Thor Halvorssen’s Critique of Socialism

Many people have had a lot of trouble digesting all of the information and argumentation that has come through the 2016 Presidential Election. Sometimes it seems like drinking from a fire hose. On the other hand, it can also seem as though everything is so shallow. Many politicians will offer a surface presentation of a controversial political issue and act as though there is no latitude. The presentation of socialism by Senator Bernie Sanders is perhaps one of the most obvious examples of this. In this video, Thor Halvorssen argued that there is a lot of latitude to socialism. He suggested that surface presentations are wildly misleading.


Easily Corrupted

Socialism is classically presented as a solution to corruption. Since there is so much greed in Wall Street, we need to put them in their place. The government needs to swoop in and moderate everything to ensure that the rich do not become outrageously wealthy while the poor are starving. There are a few obvious problems with this. Most importantly, this lends far too much power to the government. This is a classic example of what is known as “big government.” It is far too simplistic to say that we should give the government all of the power so that they can solve all of the national problems.

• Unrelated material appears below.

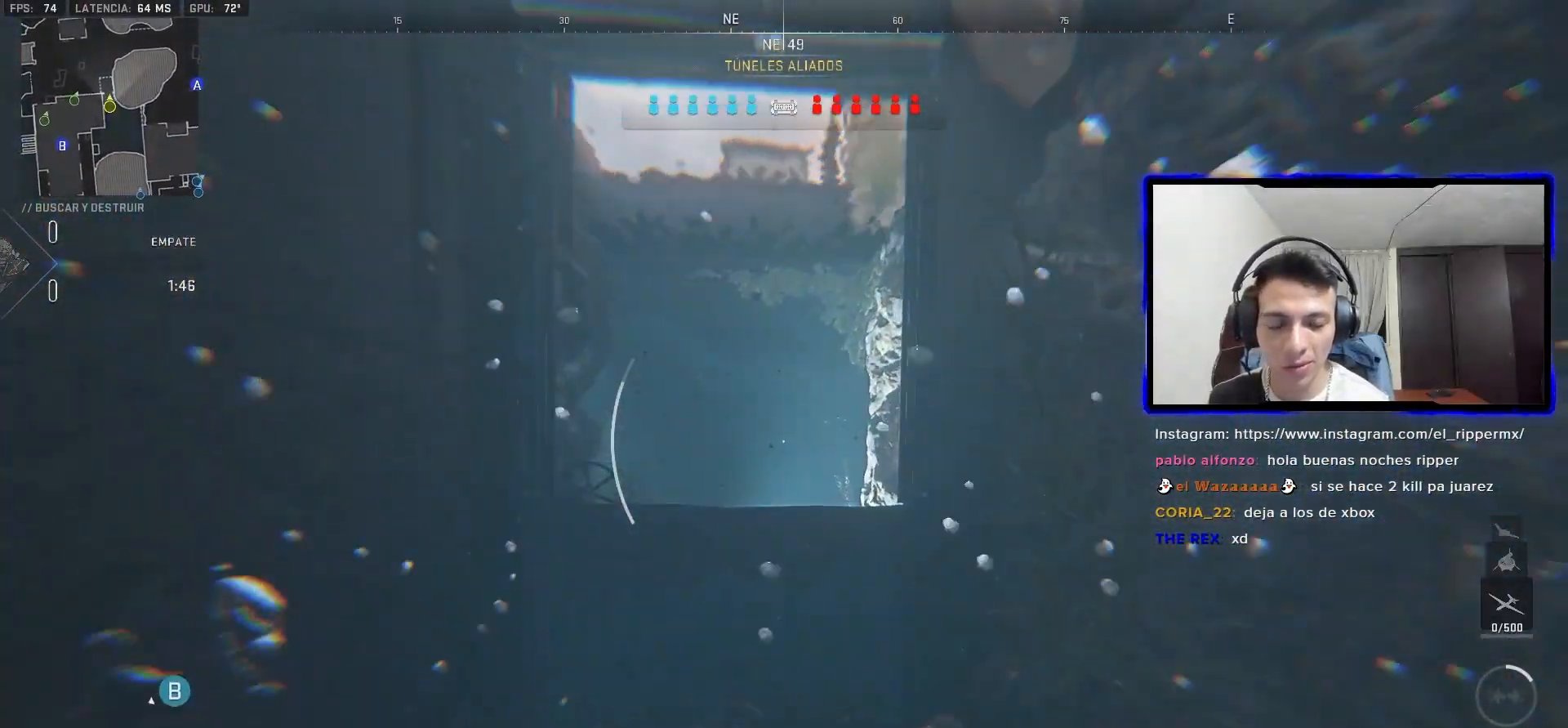
{"dt_ms": 500, "buttons": ["L3"], "left_stick": "up", "right_stick": "center", "events": [[217, "CROSS", "up"], [267, "L3", "down"], [383, "L3", "up"], [467, "L3", "down"]]}
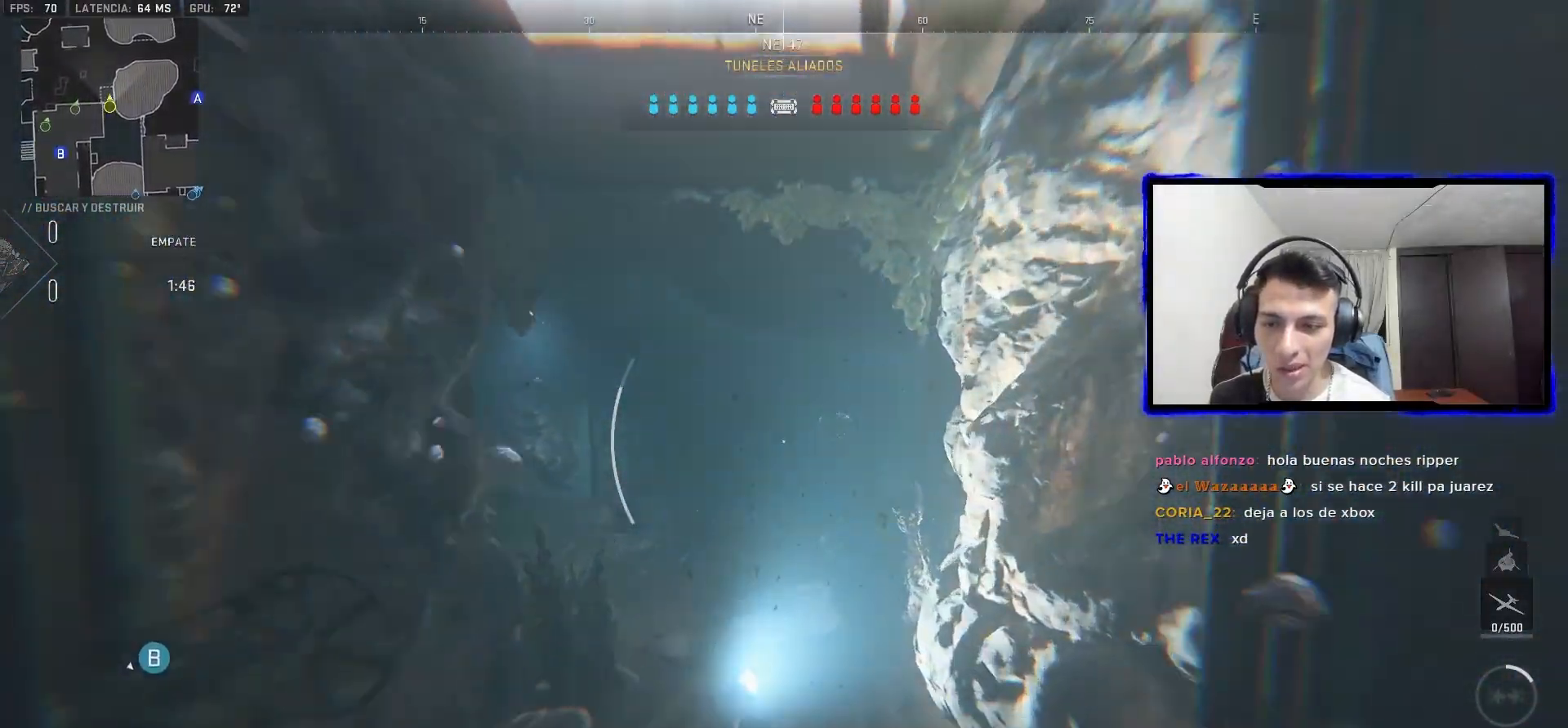
{"dt_ms": 500, "buttons": ["L1", "R1"], "left_stick": "down-right", "right_stick": "center", "events": [[50, "L3", "up"], [133, "L3", "down"], [150, "CIRCLE", "down"], [200, "left_stick", "up-left"], [267, "L3", "up"], [283, "CIRCLE", "up"], [333, "left_stick", "down-left"], [383, "left_stick", "center"], [417, "L1", "down"], [433, "R1", "down"], [433, "left_stick", "down-right"]]}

The reason that the United States has the system of government that it does is that it prevents corruption. There may be some corruption, but there are layers through which they corruption needs to penetrate. In a socialistic model, with all of the power consolidated at the top, it is extremely easy for the government to be corrupted. Bernie Sanders may be a fine gentlemen, but what will happen when the next socialist comes in to office? What if he or she is not so kind-hearted? A nefarious individual would make for a nefarious government. A socialistic model bends to the will of the government, whether that government is malevolent or not.
But in a Republic, such as the United States, the federal government remains small, delegating authority to the states, hence making corruption far more difficult.